Extracted records:
※

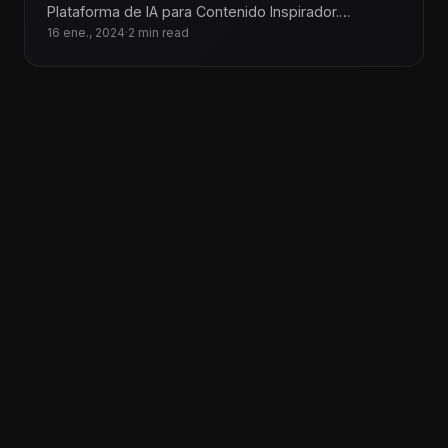
Plataforma de IA para Contenido Inspirador.
Convierte tus ideas en creativos contenidos
16 ene., 2024
·
2 min read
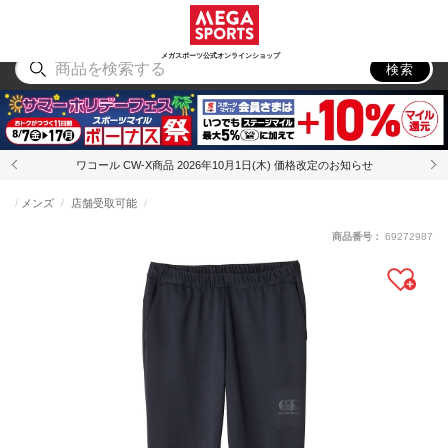
スポーツ
アウトドア
ブランド
アイテム
から探す
から探す
から探す
から探す
メガスポーツ公式オンラインショップ
検索
ワコール CW-X商品 2026年10月1日(木) 価格改定のお知らせ
メンズ
店舗受取可能
商品番号：
69272987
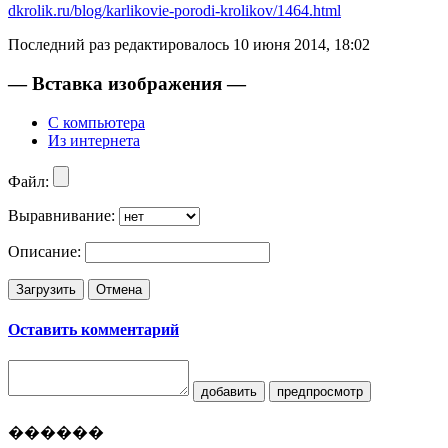
dkrolik.ru/blog/karlikovie-porodi-krolikov/1464.html
Последний раз редактировалось
10 июня 2014, 18:02
— Вставка изображения —
С компьютера
Из интернета
Файл:
Выравнивание:
Описание:
Загрузить
Отмена
Оставить комментарий
добавить
предпросмотр
������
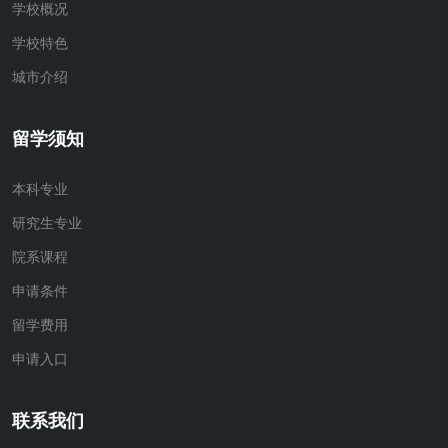
学校概况
学校特色
城市介绍
留学须知
本科专业
研究生专业
院系课程
申请条件
留学费用
申请入口
联系我们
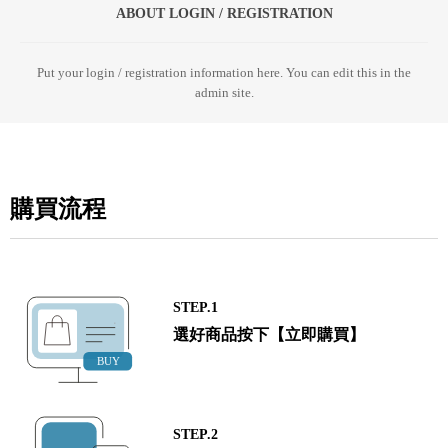
ABOUT LOGIN / REGISTRATION
Put your login / registration information here. You can edit this in the
admin site.
購買流程
STEP.1
選好商品按下【立即購買】
STEP.2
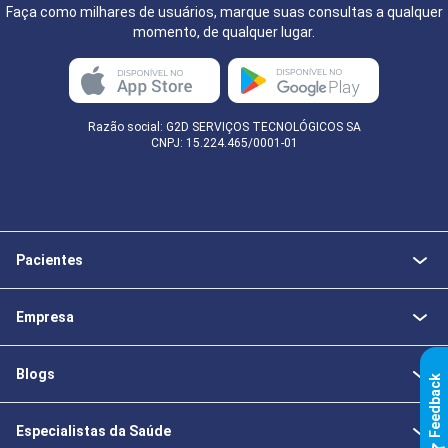
Faça como milhares de usuários, marque suas consultas a qualquer
momento, de qualquer lugar.
Razão social: G2D SERVIÇOS TECNOLÓGICOS SA
CNPJ: 15.224.465/0001-01
Pacientes
Empresa
Blogs
k
Especialistas da Saúde
F
e
e
d
b
a
c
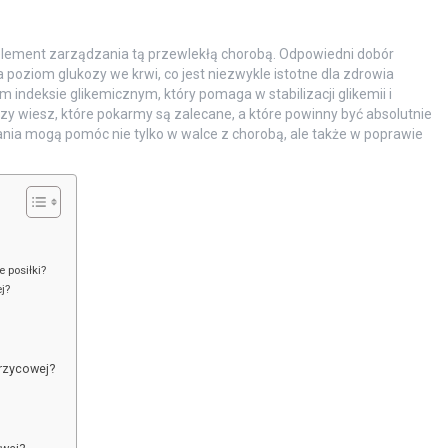
y element zarządzania tą przewlekłą chorobą. Odpowiedni dobór
poziom glukozy we krwi, co jest niezwykle istotne dla zdrowia
m indeksie glikemicznym, który pomaga w stabilizacji glikemii i
y wiesz, które pokarmy są zalecane, a które powinny być absolutnie
ania mogą pomóc nie tylko w walce z chorobą, ale także w poprawie
 posiłki?
j?
krzycowej?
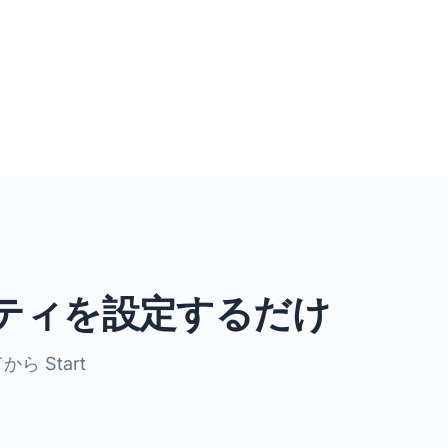
ティを設定するだけ
から Start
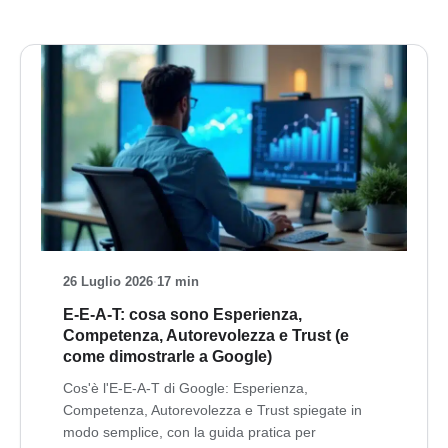
26 Luglio 2026
·
17 min
E-E-A-T: cosa sono Esperienza,
Competenza, Autorevolezza e Trust (e
come dimostrarle a Google)
Cos'è l'E-E-A-T di Google: Esperienza,
Competenza, Autorevolezza e Trust spiegate in
modo semplice, con la guida pratica per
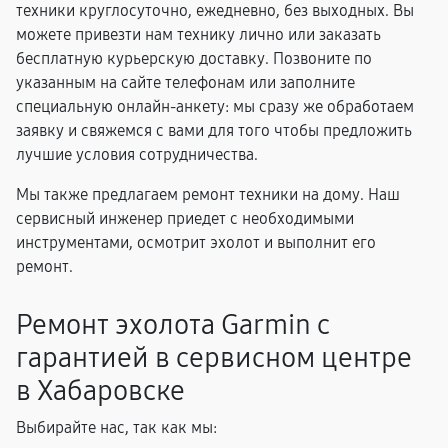
техники круглосуточно, ежедневно, без выходных. Вы
можете привезти нам технику лично или заказать
бесплатную курьерскую доставку. Позвоните по
указанным на сайте телефонам или заполните
специальную онлайн-анкету: мы сразу же обработаем
заявку и свяжемся с вами для того чтобы предложить
лучшие условия сотрудничества.
Мы также предлагаем ремонт техники на дому. Наш
сервисный инженер приедет с необходимыми
инструментами, осмотрит эхолот и выполнит его
ремонт.
Ремонт эхолота Garmin с
гарантией в сервисном центре
в Хабаровске
Выбирайте нас, так как мы:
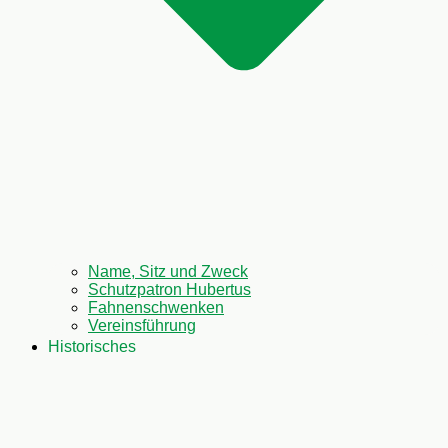
Name, Sitz und Zweck
Schutzpatron Hubertus
Fahnenschwenken
Vereinsführung
Historisches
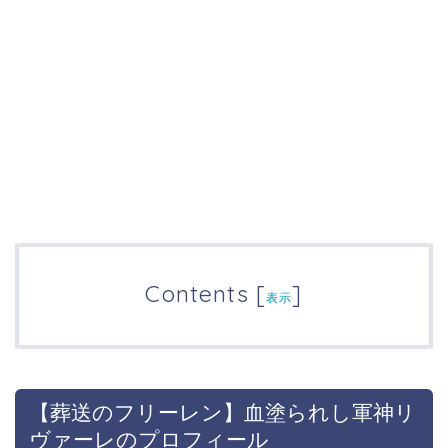
Contents
[
]
表示
【葬送のフリーレン】血塗られし軍神リ
ヴァーレのプロフィール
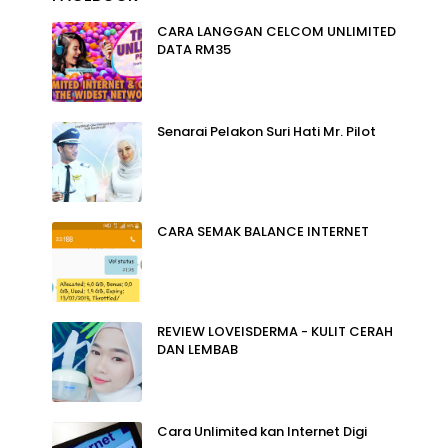
CARA LANGGAN CELCOM UNLIMITED
DATA RM35
Senarai Pelakon Suri Hati Mr. Pilot
CARA SEMAK BALANCE INTERNET
REVIEW LOVEISDERMA - KULIT CERAH
DAN LEMBAB
Cara Unlimited kan Internet Digi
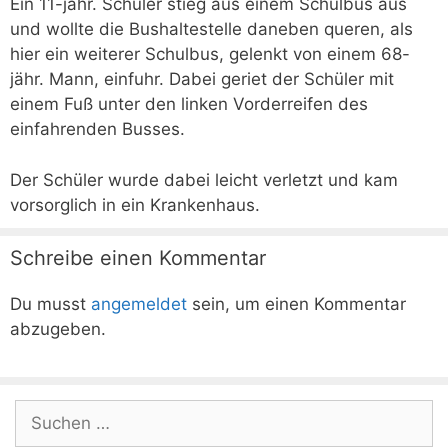
Ein 11-jähr. Schüler stieg aus einem Schulbus aus
und wollte die Bushaltestelle daneben queren, als
hier ein weiterer Schulbus, gelenkt von einem 68-
jähr. Mann, einfuhr. Dabei geriet der Schüler mit
einem Fuß unter den linken Vorderreifen des
einfahrenden Busses.
Der Schüler wurde dabei leicht verletzt und kam
vorsorglich in ein Krankenhaus.
Schreibe einen Kommentar
Du musst
angemeldet
sein, um einen Kommentar
abzugeben.
Suchen
nach:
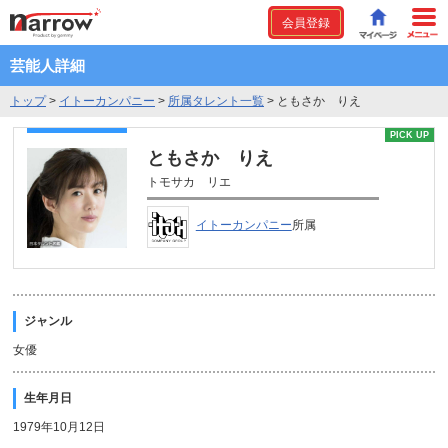
会員登録
芸能人詳細
トップ
>
イトーカンパニー
>
所属タレント一覧
>
ともさか りえ
PICK UP
ともさか りえ
トモサカ リエ
イトーカンパニー
所属
ジャンル
女優
生年月日
1979年10月12日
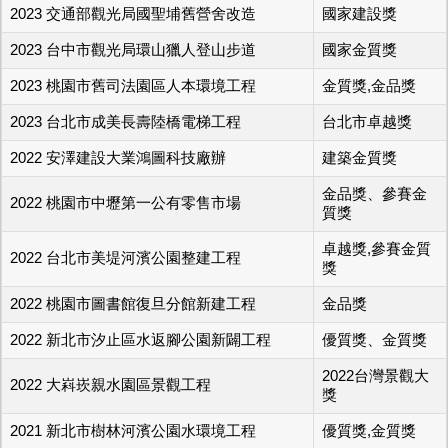
2023 交通部觀光局國聖埔舊營舍改造
國家建設獎
2023 台中市觀光局環山獵人登山步道
國家金質獎
2023 桃園市舊司法園區人本環境工程
金質獎,金品獎
2023 台北市成美長壽陸橋電梯工程
台北市卓越獎
2022 安澤建設大業鴻圖科技廠辦
建築金質獎
金品獎、參賽金
2022 桃園市中壢第一公有零售市場
質獎
卓越獎,參賽金質
2022 台北市美堤河濱公園整建工程
獎
2022 桃園市圖書館復旦分館新建工程
金品獎
2022 新北市汐止區水返腳公園新闢工程
優質獎、金質獎
2022台灣景觀大
2022 大嵙崁親水園區景觀工程
獎
2021 新北市樹林河濱公園水環境工程
優質獎,金質獎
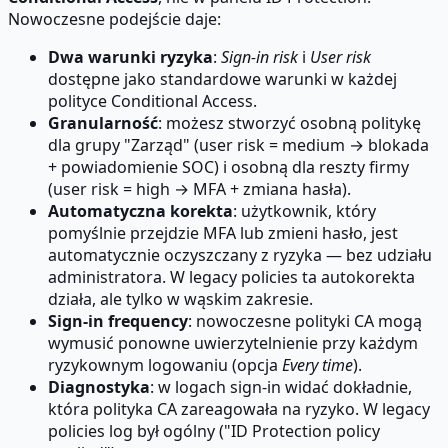
Nowoczesne podejście daje:
Dwa warunki ryzyka
:
Sign-in risk
i
User risk
dostępne jako standardowe warunki w każdej
polityce Conditional Access.
Granularność
: możesz stworzyć osobną politykę
dla grupy "Zarząd" (user risk = medium → blokada
+ powiadomienie SOC) i osobną dla reszty firmy
(user risk = high → MFA + zmiana hasła).
Automatyczna korekta
: użytkownik, który
pomyślnie przejdzie MFA lub zmieni hasło, jest
automatycznie oczyszczany z ryzyka — bez udziału
administratora. W legacy policies ta autokorekta
działa, ale tylko w wąskim zakresie.
Sign-in frequency
: nowoczesne polityki CA mogą
wymusić ponowne uwierzytelnienie przy każdym
ryzykownym logowaniu (opcja
Every time
).
Diagnostyka
: w logach sign-in widać dokładnie,
która polityka CA zareagowała na ryzyko. W legacy
policies log był ogólny ("ID Protection policy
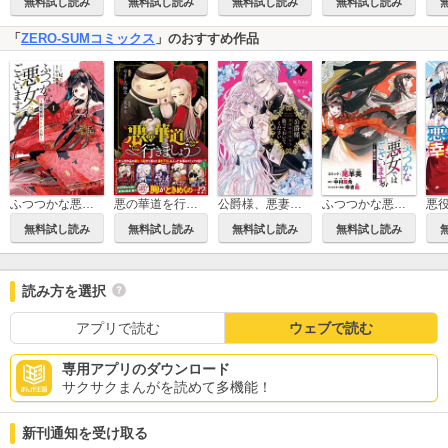
無料試し読み
無料試し読み
無料試し読み
無料試し読み
「
ZERO-SUMコミックス
」のおすすめ作品
ふつつかな悪女ではございますが ～雛宮蝶鼠とりかえ伝～
悪の華道を行きましょう【コミックス版】
公爵様、悪妻の私はもう放っておいてください
ふつつかな悪女ではございますが ～雛宮蝶鼠とりかえ伝～ 連載版
無料試し読み
無料試し読み
無料試し読み
無料試し読み
読み方を選択
アプリで読む
ウェブで読む
専用アプリのダウンロード
サクサクまんがを読めて多機能！
新刊通知を受け取る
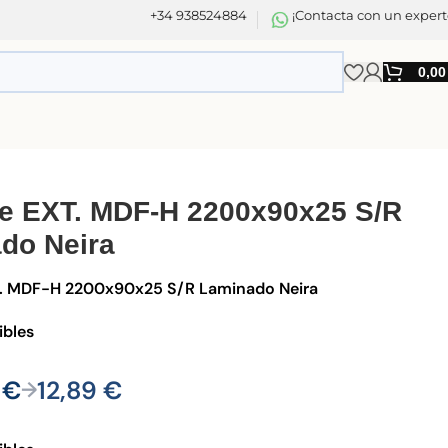
+34 938524884
¡Contacta con un expert
0,0
te EXT. MDF-H 2200x90x25 S/R
do Neira
T. MDF-H 2200x90x25 S/R Laminado Neira
ibles
2
€
12,89
€
→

※

EXERCISE →
The data above, line by line: transcribe it exactly and drop the pictures.

ANSWER TO THE EXERCISE →
Plataforma de IA para Contenido Inspirador.
Convierte tus ideas en creativos contenidos
16 ene., 2024
·
2 min read
スポーツ
アウトドア
ブランド
アイテム
から探す
から探す
から探す
から探す
メガスポーツ公式オンラインショップ
検索
ワコール CW-X商品 2026年10月1日(木) 価格改定のお知らせ
メンズ
店舗受取可能
商品番号：
69272987
dkrolik.ru/blog/karlikovie-porodi-krolikov/1464.html
Последний раз редактировалось
10 июня 2014, 18:02
— Вставка изображения —
С компьютера
Из интернета
Файл:
Выравнивание:
Описание:
Загрузить
Отмена
Оставить комментарий
добавить
предпросмотр
������
学校概况
学校特色
城市介绍
留学须知
本科专业
研究生专业
院系课程
申请条件
留学费用
申请入口
联系我们
ABOUT LOGIN / REGISTRATION
Put your login / registration information here. You can edit this in the
admin site.
購買流程
STEP.1
選好商品按下【立即購買】
STEP.2
Faça como milhares de usuários, marque suas consultas a qualquer
momento, de qualquer lugar.
Razão social: G2D SERVIÇOS TECNOLÓGICOS SA
CNPJ: 15.224.465/0001-01
Pacientes
Empresa
Blogs
k
Especialistas da Saúde
F
e
e
d
b
a
c
y element zarządzania tą przewlekłą chorobą. Odpowiedni dobór
poziom glukozy we krwi, co jest niezwykle istotne dla zdrowia
m indeksie glikemicznym, który pomaga w stabilizacji glikemii i
y wiesz, które pokarmy są zalecane, a które powinny być absolutnie
ania mogą pomóc nie tylko w walce z chorobą, ale także w poprawie
 posiłki?
j?
krzycowej?
ティを設定するだけ
から Start
26 Luglio 2026
·
17 min
E-E-A-T: cosa sono Esperienza,
Competenza, Autorevolezza e Trust (e
come dimostrarle a Google)
Cos'è l'E-E-A-T di Google: Esperienza,
Competenza, Autorevolezza e Trust spiegate in
modo semplice, con la guida pratica per
техники круглосуточно, ежедневно, без выходных. Вы
можете привезти нам технику лично или заказать
бесплатную курьерскую доставку. Позвоните по
указанным на сайте телефонам или заполните
специальную онлайн-анкету: мы сразу же обработаем
заявку и свяжемся с вами для того чтобы предложить
лучшие условия сотрудничества.
Мы также предлагаем ремонт техники на дому. Наш
сервисный инженер приедет с необходимыми
инструментами, осмотрит эхолот и выполнит его
ремонт.
Ремонт эхолота Garmin с
гарантией в сервисном центре
в Хабаровске
Выбирайте нас, так как мы:
Name, Sitz und Zweck
Schutzpatron Hubertus
Fahnenschwenken
Vereinsführung
Historisches
Contents
[
]
表示
【葬送のフリーレン】血塗られし軍神リ
ヴァーレのプロフィール
CARA LANGGAN CELCOM UNLIMITED
DATA RM35
Senarai Pelakon Suri Hati Mr. Pilot
CARA SEMAK BALANCE INTERNET
REVIEW LOVEISDERMA - KULIT CERAH
DAN LEMBAB
Cara Unlimited kan Internet Digi
Ein 11-jähr. Schüler stieg aus einem Schulbus aus
und wollte die Bushaltestelle daneben queren, als
hier ein weiterer Schulbus, gelenkt von einem 68-
jähr. Mann, einfuhr. Dabei geriet der Schüler mit
einem Fuß unter den linken Vorderreifen des
einfahrenden Busses.
Der Schüler wurde dabei leicht verletzt und kam
vorsorglich in ein Krankenhaus.
Schreibe einen Kommentar
Du musst
angemeldet
sein, um einen Kommentar
abzugeben.
Suchen
nach:
会員登録
芸能人詳細
トップ
>
イトーカンパニー
>
所属タレント一覧
>
ともさか りえ
PICK UP
ともさか りえ
トモサカ リエ
イトーカンパニー
所属
ジャンル
女優
生年月日
1979年10月12日
2023 交通部觀光局國聖埔舊營舍改造
國家建設獎
2023 台中市觀光局環山獵人登山步道
國家金質獎
2023 桃園市舊司法園區人本環境工程
金質獎,金品獎
2023 台北市成美長壽陸橋電梯工程
台北市卓越獎
2022 安澤建設大業鴻圖科技廠辦
建築金質獎
金品獎、參賽金
2022 桃園市中壢第一公有零售市場
質獎
卓越獎,參賽金質
2022 台北市美堤河濱公園整建工程
獎
2022 桃園市圖書館復旦分館新建工程
金品獎
2022 新北市汐止區水返腳公園新闢工程
優質獎、金質獎
2022台灣景觀大
2022 大嵙崁親水園區景觀工程
獎
2021 新北市樹林河濱公園水環境工程
優質獎,金質獎
Nowoczesne podejście daje:
Dwa warunki ryzyka
:
Sign-in risk
i
User risk
dostępne jako standardowe warunki w każdej
polityce Conditional Access.
Granularność
: możesz stworzyć osobną politykę
dla grupy "Zarząd" (user risk = medium → blokada
+ powiadomienie SOC) i osobną dla reszty firmy
(user risk = high → MFA + zmiana hasła).
Automatyczna korekta
: użytkownik, który
pomyślnie przejdzie MFA lub zmieni hasło, jest
automatycznie oczyszczany z ryzyka — bez udziału
administratora. W legacy policies ta autokorekta
działa, ale tylko w wąskim zakresie.
Sign-in frequency
: nowoczesne polityki CA mogą
wymusić ponowne uwierzytelnienie przy każdym
ryzykownym logowaniu (opcja
Every time
).
Diagnostyka
: w logach sign-in widać dokładnie,
która polityka CA zareagowała na ryzyko. W legacy
policies log był ogólny ("ID Protection policy
無料試し読み
無料試し読み
無料試し読み
無料試し読み
「
ZERO-SUMコミックス
」のおすすめ作品
ふつつかな悪女ではございますが ～雛宮蝶鼠とりかえ伝～
悪の華道を行きましょう【コミックス版】
公爵様、悪妻の私はもう放っておいてください
ふつつかな悪女ではございますが ～雛宮蝶鼠とりかえ伝～ 連載版
無料試し読み
無料試し読み
無料試し読み
無料試し読み
読み方を選択
アプリで読む
ウェブで読む
専用アプリのダウンロード
サクサクまんがを読めて多機能！
新刊通知を受け取る
+34 938524884
¡Contacta con un expert
0,0
te EXT. MDF-H 2200x90x25 S/R
do Neira
T. MDF-H 2200x90x25 S/R Laminado Neira
ibles
2
€
12,89
€
→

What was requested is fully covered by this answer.